Yury Katliarou (Koç University)

Host institution: University of Glasgow

Research project: Role of Language in Nation Building: Contrasting Cases of the Celtic Nations of the British Isles

Yury Katliarou, Ph.D., is a lecturer at the College of Administrative Sciences and Economics at Koç University (Istanbul). He obtained his doctoral degree in Political Science and International Relations from Koç University in 2023. He completed his undergraduate degree in Political Science at the European Humanities University (Vilnius) in 2011 and his master’s degree in Eurasian Studies at the Middle East Technical University (Ankara) in 2015. He contributed to the multi-authored volume Georgia’s Muslim Communities: Minority Rights, Identity, Politics,published in 2016. He also co-authored a multimethod research article “Institutionalization of Ethnocultural Diversity and the Representation of European Muslims”, published in Perspectives on Politics in 2020 (printed version in 2021). His research interests include various aspects of nationalism and nation-building, ethnicity, language policy, minority rights, as well as the Eurasian region’s politics, economy, and society.

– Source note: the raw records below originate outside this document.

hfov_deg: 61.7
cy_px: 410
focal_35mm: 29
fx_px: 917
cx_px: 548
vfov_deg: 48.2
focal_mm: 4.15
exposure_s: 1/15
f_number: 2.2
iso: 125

Within the SECUREU fellowship framework, he is working on perceptions of language-related threats and the securitization of various aspects of language policies by nation states in response to (anticipated) changes in sociolinguistic makeup due to migration.

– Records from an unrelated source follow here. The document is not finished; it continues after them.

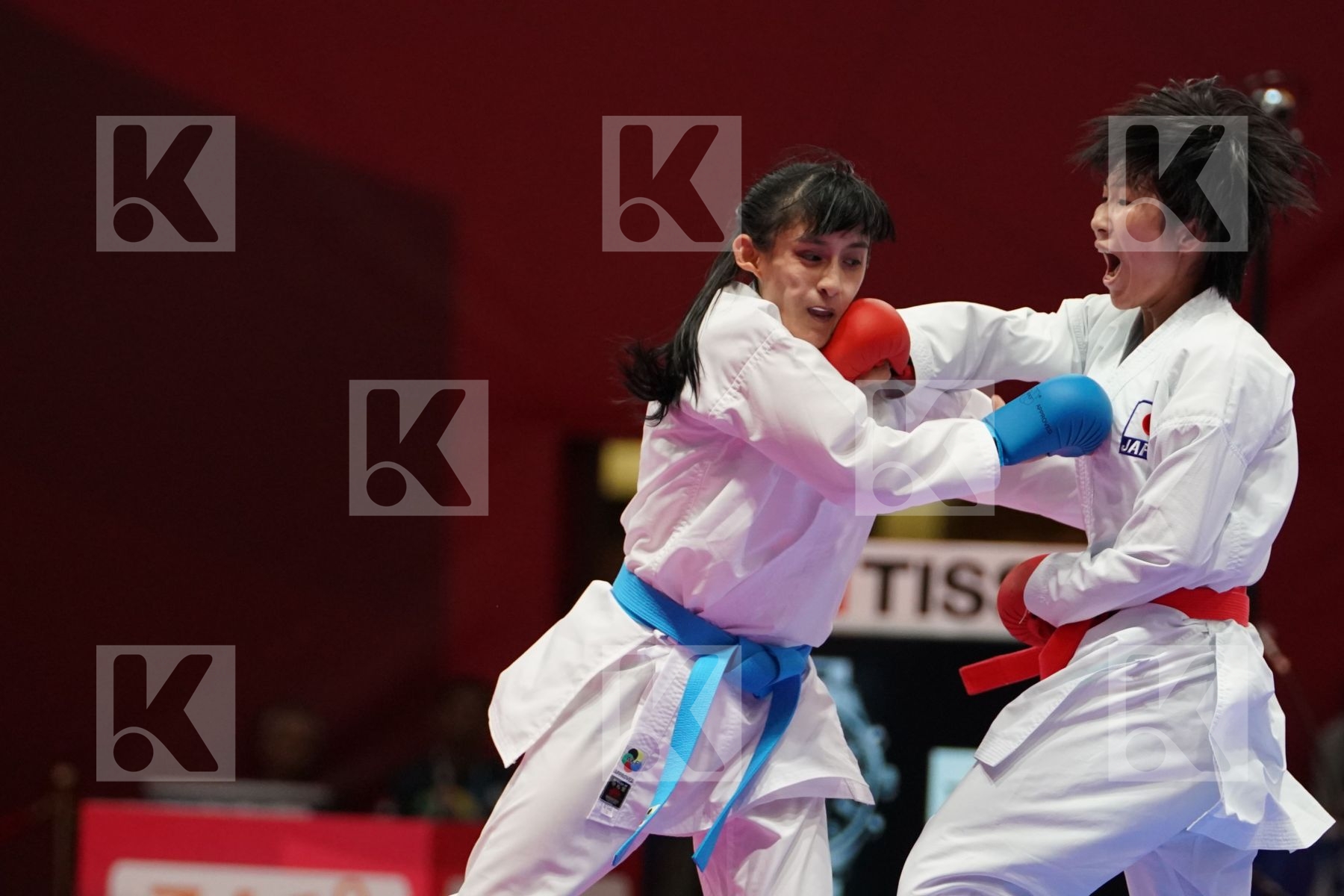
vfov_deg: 4.2
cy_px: 448
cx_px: 672
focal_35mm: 324
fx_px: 12095
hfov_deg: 6.4
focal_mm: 216
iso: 3200
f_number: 4
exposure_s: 1/1000
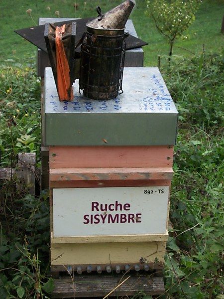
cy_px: 150
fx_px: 664
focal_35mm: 77
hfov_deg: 19.1
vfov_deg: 25.3
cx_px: 112
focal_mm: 13.7
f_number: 4.6
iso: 80
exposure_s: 1/80
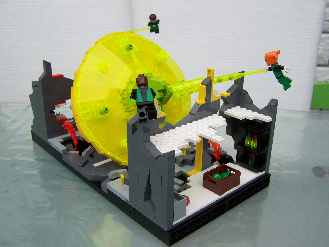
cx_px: 164
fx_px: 361
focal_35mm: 38
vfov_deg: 37.7
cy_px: 124
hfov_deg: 49.0
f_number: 2.8
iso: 64
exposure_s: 1/200
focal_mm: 6.3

Zeyno Kececioglu (Koç University)

Host institution: Institut Barcelona d’Estudis Internacionals (IBEI)

Research project: Intersection between Nationalism, Ontological Security, and Abortion Policies

Zeyno Kececioglu is a Ph.D. student in the International Relations Department at Koç University, Istanbul, Turkey. She has actively engaged in academic pursuits since September 2018 as a research and teaching assistant at both Sabancı and Koç Universities. Her MA thesis examines the effect of ethnic and religious ties on the emergence and persistence of solidarity between Arab-Turkish citizens and Syrians in Turkey and the areas of contestation and conflict between the two communities. Within the scope of her doctoral dissertation, she aims to illuminate the diverse patterns exhibited in abortion legislation on a global scale. Employing a multifaceted approach, her research will involve in-depth case studies and comprehensive comparative quantitative analysis to unveil the fundamental causal mechanisms that inform the development of abortion laws. Notably, she has had the opportunity to present her research findings at prestigious international conferences, including those organized by the Association for the Study of Nationalities (ASN), The Center for Comparative Research on Democracy (CCRD) Humboldt University in Berlin, the Arab Center for Research and Policy Studies International Winter School, Qatar and the ECPR General Conference 2023. Her research interests encompass the fields of nationalism and religion, state-making, migration studies, and identity politics.